Shot in the Age of Sail!

Shot in the Age of Sail!

Shot in the Age of Sail!

Ah Yes! The Age of Sail. Tall ships, billowing canvas, wooden hulls cutting through the open water.  It’s enough to make one a little teary eyed imagining the wind rushing past as you close into your enemy.  Once you catch them what do you do? Turn your ship broadside and cut loose with your powerful cannons? Of course, but that old solid shot cannonball is only going to do so much damage. What you need is something, special…

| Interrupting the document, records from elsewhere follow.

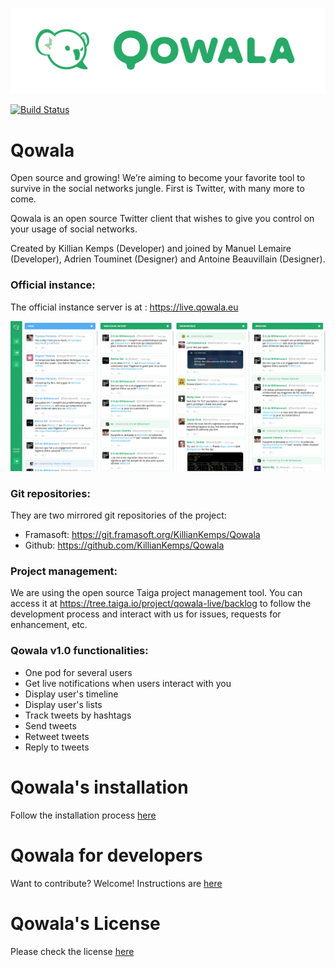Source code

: ![alt tag](public/img/logo-icn+name-green.png)

[![Build Status](https://travis-ci.org/KillianKemps/Qowala.svg?branch=master)](https://travis-ci.org/KillianKemps/Qowala)

Qowala
======

Open source and growing! We’re aiming to become your favorite tool to survive in the social networks jungle. First is Twitter, with many more to come.

Qowala is an open source Twitter client that wishes to give you control on your usage of social networks.

Created by Killian Kemps (Developer) and joined by Manuel Lemaire (Developer), Adrien Touminet (Designer) and Antoine Beauvillain (Designer).

### Official instance:

The official instance server is at : https://live.qowala.eu

![Qowala Screenshot](screenshot.png)

### Git repositories:

They are two mirrored git repositories of the project:

- Framasoft: https://git.framasoft.org/KillianKemps/Qowala
- Github: https://github.com/KillianKemps/Qowala

### Project management:

We are using the open source Taiga project management tool. You can access it at https://tree.taiga.io/project/qowala-live/backlog to follow the development process and interact with us for issues, requests for enhancement, etc.

### Qowala v1.0 functionalities:

- One pod for several users
- Get live notifications when users interact with you
- Display user's timeline
- Display user's lists
- Track tweets by hashtags
- Send tweets
- Retweet tweets
- Reply to tweets

# Qowala's installation

  Follow the installation process [here](INSTALLATION.md)

# Qowala for developers

  Want to contribute? Welcome! Instructions are [here](DEVELOPERS.md)

# Qowala's License

  Please check the license [here](LICENSE.md)
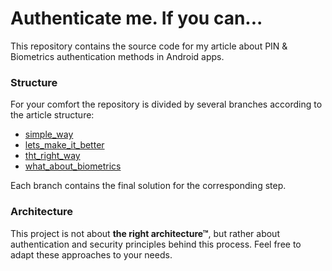 # Authenticate me. If you can...
This repository contains the source code for my article about PIN & Biometrics authentication methods in Android apps.

### Structure 
For your comfort the repository is divided by several branches according to the article structure:  
* [simple_way](https://github.com/Fi5t/authenticate-me/tree/simple_way)
* [lets_make_it_better](https://github.com/Fi5t/authenticate-me/tree/lets_make_it_better)
* [tht_right_way](https://github.com/Fi5t/authenticate-me/tree/the_right_way)
* [what_about_biometrics](https://github.com/Fi5t/authenticate-me/tree/what_about_biometrics)

Each branch contains the final solution for the corresponding step.

### Architecture
This project is not about **the right architecture&#8482;**, but rather about authentication and security principles behind this process. Feel free to adapt these approaches to your needs. 
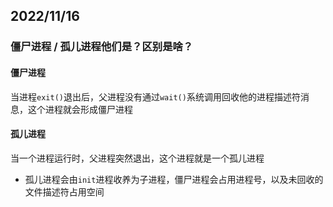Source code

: ## 2022/11/16

### 僵尸进程 / 孤儿进程他们是？区别是啥？



#### 僵尸进程

当进程`exit()`退出后，父进程没有通过`wait()`系统调用回收他的进程描述符消息，这个进程就会形成僵尸进程

#### 孤儿进程

当一个进程运行时，父进程突然退出，这个进程就是一个孤儿进程



- 孤儿进程会由`init`进程收养为子进程，僵尸进程会占用进程号，以及未回收的文件描述符占用空间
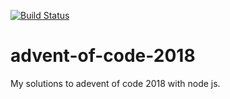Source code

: [![Build Status](https://travis-ci.org/armannds/advent-of-code-2018.svg?branch=master)](https://travis-ci.org/armannds/advent-of-code-2018)

# advent-of-code-2018

My solutions to adevent of code 2018 with node js.
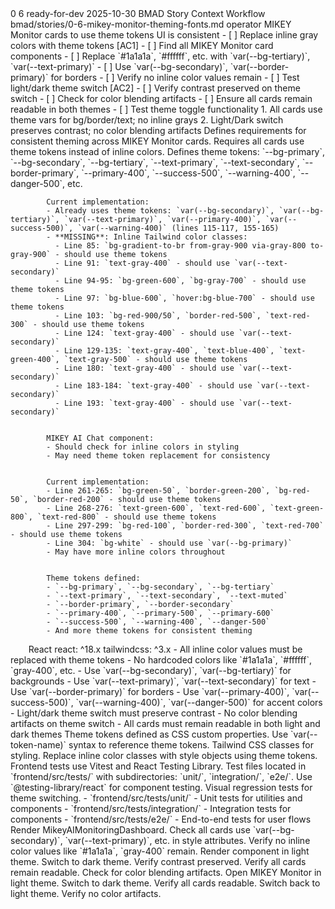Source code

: <story-context id="bmad/bmm/workflows/4-implementation/story-context/template" v="1.0">
  <metadata>
    <epicId>0</epicId>
    <storyId>6</storyId>
    <title>MIKEY Monitor Theming and Fonts</title>
    <status>ready-for-dev</status>
    <generatedAt>2025-10-30</generatedAt>
    <generator>BMAD Story Context Workflow</generator>
    <sourceStoryPath>bmad/stories/0-6-mikey-monitor-theming-fonts.md</sourceStoryPath>
  </metadata>

  <story>
    <asA>operator</asA>
    <iWant>MIKEY Monitor cards to use theme tokens</iWant>
    <soThat>UI is consistent</soThat>
    <tasks>
- [ ] Replace inline gray colors with theme tokens [AC1]
  - [ ] Find all MIKEY Monitor card components
  - [ ] Replace `#1a1a1a`, `#ffffff`, etc. with `var(--bg-tertiary)`, `var(--text-primary)`
  - [ ] Use `var(--bg-secondary)`, `var(--border-primary)` for borders
  - [ ] Verify no inline color values remain
- [ ] Test light/dark theme switch [AC2]
  - [ ] Verify contrast preserved on theme switch
  - [ ] Check for color blending artifacts
  - [ ] Ensure all cards remain readable in both themes
  - [ ] Test theme toggle functionality
    </tasks>
  </story>

  <acceptanceCriteria>
1. All cards use theme vars for bg/border/text; no inline grays
2. Light/Dark switch preserves contrast; no color blending artifacts
  </acceptanceCriteria>

  <artifacts>
    <docs>
      <doc path="bmad/docs/tech-spec-epic-0.md" title="Epic 0 Technical Specification" section="MIKEY Monitor Theming">
        Defines requirements for consistent theming across MIKEY Monitor cards. Requires all cards use theme tokens instead of inline colors.
      </doc>
      <doc path="frontend/src/index.css" title="Theme Token Definitions" section="CSS Variables">
        Defines theme tokens: `--bg-primary`, `--bg-secondary`, `--bg-tertiary`, `--text-primary`, `--text-secondary`, `--border-primary`, `--primary-400`, `--success-500`, `--warning-400`, `--danger-500`, etc.
      </doc>
    </docs>
    <code>
      <artifact path="frontend/src/components/MikeyAIMonitoringDashboard.tsx" kind="component" symbol="MikeyAIMonitoringDashboard" lines="1-198" reason="MIKEY AI Monitoring Dashboard component. Uses some theme tokens but also has inline Tailwind color classes that need to be replaced.">
        Current implementation:
        - Already uses theme tokens: `var(--bg-secondary)`, `var(--bg-tertiary)`, `var(--text-primary)`, `var(--primary-400)`, `var(--success-500)`, `var(--warning-400)` (lines 115-117, 155-165)
        - **MISSING**: Inline Tailwind color classes:
          - Line 85: `bg-gradient-to-br from-gray-900 via-gray-800 to-gray-900` - should use theme tokens
          - Line 91: `text-gray-400` - should use `var(--text-secondary)`
          - Line 94-95: `bg-green-600`, `bg-gray-700` - should use theme tokens
          - Line 97: `bg-blue-600`, `hover:bg-blue-700` - should use theme tokens
          - Line 103: `bg-red-900/50`, `border-red-500`, `text-red-300` - should use theme tokens
          - Line 124: `text-gray-400` - should use `var(--text-secondary)`
          - Line 129-135: `text-gray-400`, `text-blue-400`, `text-green-400`, `text-gray-500` - should use theme tokens
          - Line 180: `text-gray-400` - should use `var(--text-secondary)`
          - Line 183-184: `text-gray-400` - should use `var(--text-secondary)`
          - Line 193: `text-gray-400` - should use `var(--text-secondary)`
      </artifact>
      <artifact path="frontend/src/components/MikeyAIChat.tsx" kind="component" symbol="MikeyAIChat" lines="1-408" reason="MIKEY AI Chat component. May have inline colors that need theme token replacement.">
        MIKEY AI Chat component:
        - Should check for inline colors in styling
        - May need theme token replacement for consistency
      </artifact>
      <artifact path="frontend/src/components/playground/MikeyIntegrationShowcase.tsx" kind="component" symbol="MikeyIntegrationShowcase" lines="19-554" reason="MIKEY Integration Showcase component. Uses inline colors that need theme token replacement.">
        Current implementation:
        - Line 261-265: `bg-green-50`, `border-green-200`, `bg-red-50`, `border-red-200` - should use theme tokens
        - Line 268-276: `text-green-600`, `text-red-600`, `text-green-800`, `text-red-800` - should use theme tokens
        - Line 297-299: `bg-red-100`, `border-red-300`, `text-red-700` - should use theme tokens
        - Line 304: `bg-white` - should use `var(--bg-primary)`
        - May have more inline colors throughout
      </artifact>
      <artifact path="frontend/src/index.css" kind="stylesheet" symbol="CSS Variables" lines="1-150" reason="Theme token definitions. Defines CSS custom properties for consistent theming across the application.">
        Theme tokens defined:
        - `--bg-primary`, `--bg-secondary`, `--bg-tertiary`
        - `--text-primary`, `--text-secondary`, `--text-muted`
        - `--border-primary`, `--border-secondary`
        - `--primary-400`, `--primary-500`, `--primary-600`
        - `--success-500`, `--warning-400`, `--danger-500`
        - And more theme tokens for consistent theming
      </artifact>
    </code>
    <dependencies>
      <dependency>
        <ecosystem>React</ecosystem>
        <packages>
          <package>react: ^18.x</package>
          <package>tailwindcss: ^3.x</package>
        </packages>
      </dependency>
    </dependencies>
  </artifacts>

  <constraints>
    - All inline color values must be replaced with theme tokens
    - No hardcoded colors like `#1a1a1a`, `#ffffff`, `gray-400`, etc.
    - Use `var(--bg-secondary)`, `var(--bg-tertiary)` for backgrounds
    - Use `var(--text-primary)`, `var(--text-secondary)` for text
    - Use `var(--border-primary)` for borders
    - Use `var(--primary-400)`, `var(--success-500)`, `var(--warning-400)`, `var(--danger-500)` for accent colors
    - Light/dark theme switch must preserve contrast
    - No color blending artifacts on theme switch
    - All cards must remain readable in both light and dark themes
  </constraints>
  <interfaces>
    <interface name="CSS Custom Properties" kind="CSS Variables" signature="var(--token-name)" path="frontend/src/index.css">
      Theme tokens defined as CSS custom properties. Use `var(--token-name)` syntax to reference theme tokens.
    </interface>
    <interface name="Tailwind CSS Classes" kind="CSS Framework" signature="className='bg-gray-400'" path="frontend/src/components/">
      Tailwind CSS classes for styling. Replace inline color classes with style objects using theme tokens.
    </interface>
  </interfaces>
  <tests>
    <standards>
      Frontend tests use Vitest and React Testing Library. Test files located in `frontend/src/tests/` with subdirectories: `unit/`, `integration/`, `e2e/`. Use `@testing-library/react` for component testing. Visual regression tests for theme switching.
    </standards>
    <locations>
      - `frontend/src/tests/unit/` - Unit tests for utilities and components
      - `frontend/src/tests/integration/` - Integration tests for components
      - `frontend/src/tests/e2e/` - End-to-end tests for user flows
    </locations>
    <ideas>
      <test ac="AC1" idea="Component test: Verify all cards use theme tokens">
        Render MikeyAIMonitoringDashboard. Check all cards use `var(--bg-secondary)`, `var(--text-primary)`, etc. in style attributes. Verify no inline color values like `#1a1a1a`, `gray-400` remain.
      </test>
      <test ac="AC2" idea="Integration test: Theme switch preserves contrast">
        Render component in light theme. Switch to dark theme. Verify contrast preserved. Verify all cards remain readable. Check for color blending artifacts.
      </test>
      <test ac="AC2" idea="E2E test: User switches theme and verifies readability">
        Open MIKEY Monitor in light theme. Switch to dark theme. Verify all cards readable. Switch back to light theme. Verify no color artifacts.
      </test>
    </ideas>
  </tests>
</story-context>

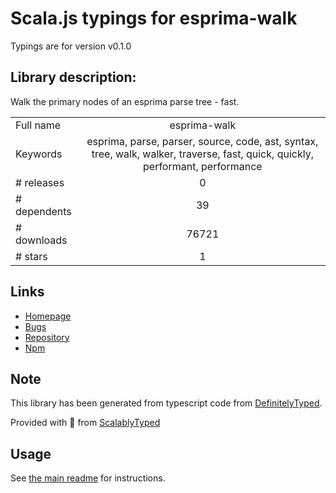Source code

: 
# Scala.js typings for esprima-walk

Typings are for version v0.1.0

## Library description:
Walk the primary nodes of an esprima parse tree - fast.

|                    |                 |
| ------------------ | :-------------: |
| Full name          | esprima-walk |
| Keywords           | esprima, parse, parser, source, code, ast, syntax, tree, walk, walker, traverse, fast, quick, quickly, performant, performance |
| # releases         | 0 |
| # dependents       | 39 |
| # downloads        | 76721 |
| # stars            | 1 |

## Links
- [Homepage](https://github.com/jrajav/esprima-walk)
- [Bugs](https://github.com/jrajav/esprima-walk/issues)
- [Repository](https://github.com/jrajav/esprima-walk)
- [Npm](https://www.npmjs.com/package/esprima-walk)
    


## Note
This library has been generated from typescript code from [DefinitelyTyped](https://definitelytyped.org).

Provided with :purple_heart: from [ScalablyTyped](https://github.com/oyvindberg/ScalablyTyped)

## Usage
See [the main readme](../../readme.md) for instructions.


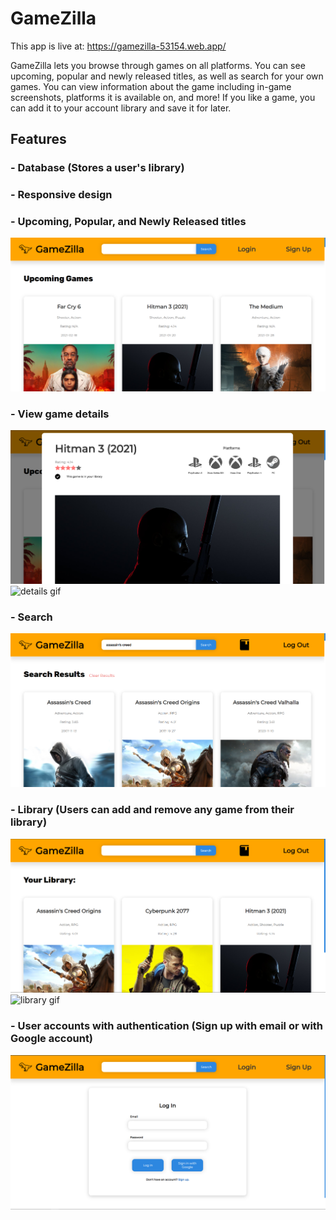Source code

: # GameZilla

This app is live at: https://gamezilla-53154.web.app/

GameZilla lets you browse through games on all platforms. You can see upcoming, popular and newly released titles, as well as search for your own games. You can view information about the game including in-game screenshots, platforms it is available on, and more! If you like a game, you can add it to your account library and save it for later.

## Features

### - Database (Stores a user's library)

### - Responsive design

### - Upcoming, Popular, and Newly Released titles

![homepage screenshot](/screenshots/home.png)

### - View game details

![details screenshot](/screenshots/details.png)
![details gif](/screenshots/details.gif)

### - Search

![search screenshot](/screenshots/search.png)

### - Library (Users can add and remove any game from their library)

![library screenshot](/screenshots/library.png)
![library gif](/screenshots/library.gif.gif)

### - User accounts with authentication (Sign up with email or with Google account)

![login screenshot](/screenshots/login.png)
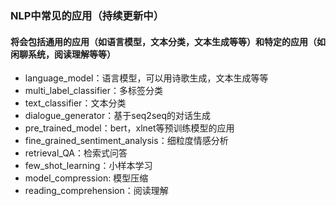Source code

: ### NLP中常见的应用（持续更新中）
#### 将会包括通用的应用（如语言模型，文本分类，文本生成等等）和特定的应用（如闲聊系统，阅读理解等等）

* language_model：语言模型，可以用诗歌生成，文本生成等等
* multi_label_classifier：多标签分类
* text_classifier：文本分类
* dialogue_generator：基于seq2seq的对话生成
* pre_trained_model：bert，xlnet等预训练模型的应用
* fine_grained_sentiment_analysis：细粒度情感分析
* retrieval_QA：检索式问答
* few_shot_learning：小样本学习
* model_compression: 模型压缩
* reading_comprehension：阅读理解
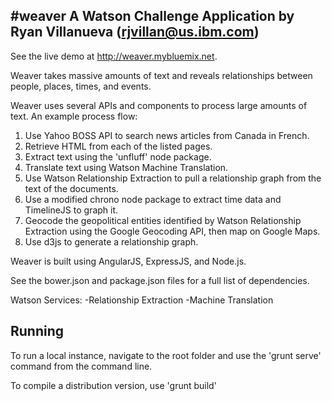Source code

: #weaver
A Watson Challenge Application
by Ryan Villanueva (rjvillan@us.ibm.com)
--------------------------

See the live demo at http://weaver.mybluemix.net.

Weaver takes massive amounts of text and reveals relationships between people, places, times, and events.

Weaver uses several APIs and components to process large amounts of text. An example process flow:

1. Use Yahoo BOSS API to search news articles from Canada in French.
2. Retrieve HTML from each of the listed pages.
3. Extract text using the 'unfluff' node package.
4. Translate text using Watson Machine Translation.
5. Use Watson Relationship Extraction to pull a relationship graph from the text of the documents.
6. Use a modified chrono node package to extract time data and TimelineJS to graph it.
7. Geocode the geopolitical entities identified by Watson Relationship Extraction using the Google Geocoding API, then map on Google Maps.
8. Use d3js to generate a relationship graph.

Weaver is built using AngularJS, ExpressJS, and Node.js.

See the bower.json and package.json files for a full list of dependencies.

Watson Services:
-Relationship Extraction
-Machine Translation

Running
--------------------------

To run a local instance, navigate to the root folder and use the 'grunt serve' command from the command line.

To compile a distribution version, use 'grunt build'
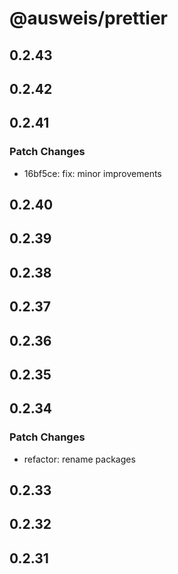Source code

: # @ausweis/prettier

## 0.2.43

## 0.2.42

## 0.2.41

### Patch Changes

- 16bf5ce: fix: minor improvements

## 0.2.40

## 0.2.39

## 0.2.38

## 0.2.37

## 0.2.36

## 0.2.35

## 0.2.34

### Patch Changes

- refactor: rename packages

## 0.2.33

## 0.2.32

## 0.2.31
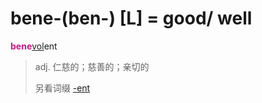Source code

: # bene-(ben-) [L] = good/ well

<b style="color: #C71585;">bene</b>[vol](_vol_.md)ent
> adj. 仁慈的；慈善的；亲切的
>
> 另看词缀 [-ent](-ent.md)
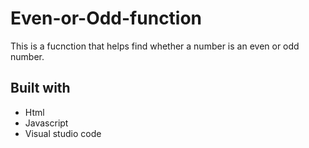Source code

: # Even-or-Odd-function
This is a fucnction that helps find whether a number is an even or odd number.

## Built with
- Html
- Javascript
- Visual studio code
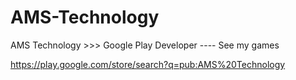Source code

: AMS-Technology
==============

AMS Technology >>> Google Play Developer ---- See my games

https://play.google.com/store/search?q=pub:AMS%20Technology
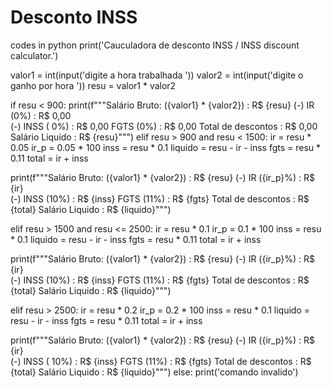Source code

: # Desconto INSS
codes in python
print('Cauculadora de desconto INSS / INSS discount calculator.')

valor1 = int(input('digite a hora trabalhada '))
valor2 = int(input('digite o ganho por hora '))
resu = valor1 * valor2


if resu < 900:
  print(f"""Salário Bruto: ({valor1} * {valor2})   : R$ {resu}
        (-) IR (0%)                     : R$   0,00  
        (-) INSS ( 0%)                 : R$  0,00
        FGTS (0%)                      : R$  0,00
        Total de descontos              : R$  0,00
        Salário Liquido                 : R$  {resu}""")
elif resu > 900 and resu < 1500:
  ir = resu * 0.05
  ir_p = 0.05 * 100
  inss = resu * 0.1
  liquido = resu - ir - inss
  fgts = resu * 0.11
  total = ir + inss
  
  print(f"""Salário Bruto: ({valor1} * {valor2})   : R$ {resu}
        (-) IR ({ir_p}%)                     : R$   {ir}  
        (-) INSS (10%)                 : R$  {inss}
        FGTS (11%)                      : R$  {fgts}
        Total de descontos              : R$  {total}
        Salário Liquido                 : R$  {liquido}""")
  
elif resu > 1500 and resu <= 2500:
  ir = resu * 0.1
  ir_p = 0.1 * 100
  inss = resu * 0.1
  liquido = resu - ir - inss
  fgts = resu * 0.11
  total = ir + inss
  
  print(f"""Salário Bruto: ({valor1} * {valor2})   : R$ {resu}
        (-) IR ({ir_p}%)                     : R$   {ir}  
        (-) INSS (10%)                 : R$  {inss}
        FGTS (11%)                      : R$  {fgts}
        Total de descontos              : R$  {total}
        Salário Liquido                 : R$  {liquido}""")
  
elif resu > 2500:
  ir = resu * 0.2
  ir_p = 0.2 * 100
  inss = resu * 0.1
  liquido = resu - ir - inss
  fgts = resu * 0.11
  total = ir + inss
  
  print(f"""Salário Bruto: ({valor1} * {valor2})   : R$ {resu}
        (-) IR ({ir_p}%)                     : R$   {ir}  
        (-) INSS ( 10%)                 : R$  {inss}
        FGTS (11%)                      : R$  {fgts}
        Total de descontos              : R$  {total}
        Salário Liquido                 : R$  {liquido}""")
else:
  print('comando invalido')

In the picture above is an example of three different kinds of shot that would be fired from cannons during a naval engagement. Each would be used for a specific purpose against the enemy.

Bar Shot

On the far left is Bar Shot. This consisted of two halves of a regular solid cannonball connected by an iron bar. When fired it would tumble through the air and tear into the enemy ships rigging and sails. No ropes, they could not control the sails. Big holes in the sails, nothing to drive the ship forward. They would be sitting ducks.

Chain Shot

In the center is Chain Shot.  Like the Bar Shot it consisted of two halves of a ball but this time connected with a chain, sometimes as long a six feet! When fired the balls tumble and the chain becomes fully extended. It would tear into the rigging and sails and cause devastation.

Grape Shot

The far right has the real beauty. Grape Shot, or Cannister Shot. Usually wrapped in a canvas bag, or sometimes held in a metal canister, this shot effectively turned your cannon into a large shotgun. Not only could it tear through sails and ropes, but it was most effective against the personnel of the enemy.

These are not all the special tricks but used right they could take an enemy down before you even got close enough to board them. The end of the Age of Sail and the advent of armor sort of diminished their use over time.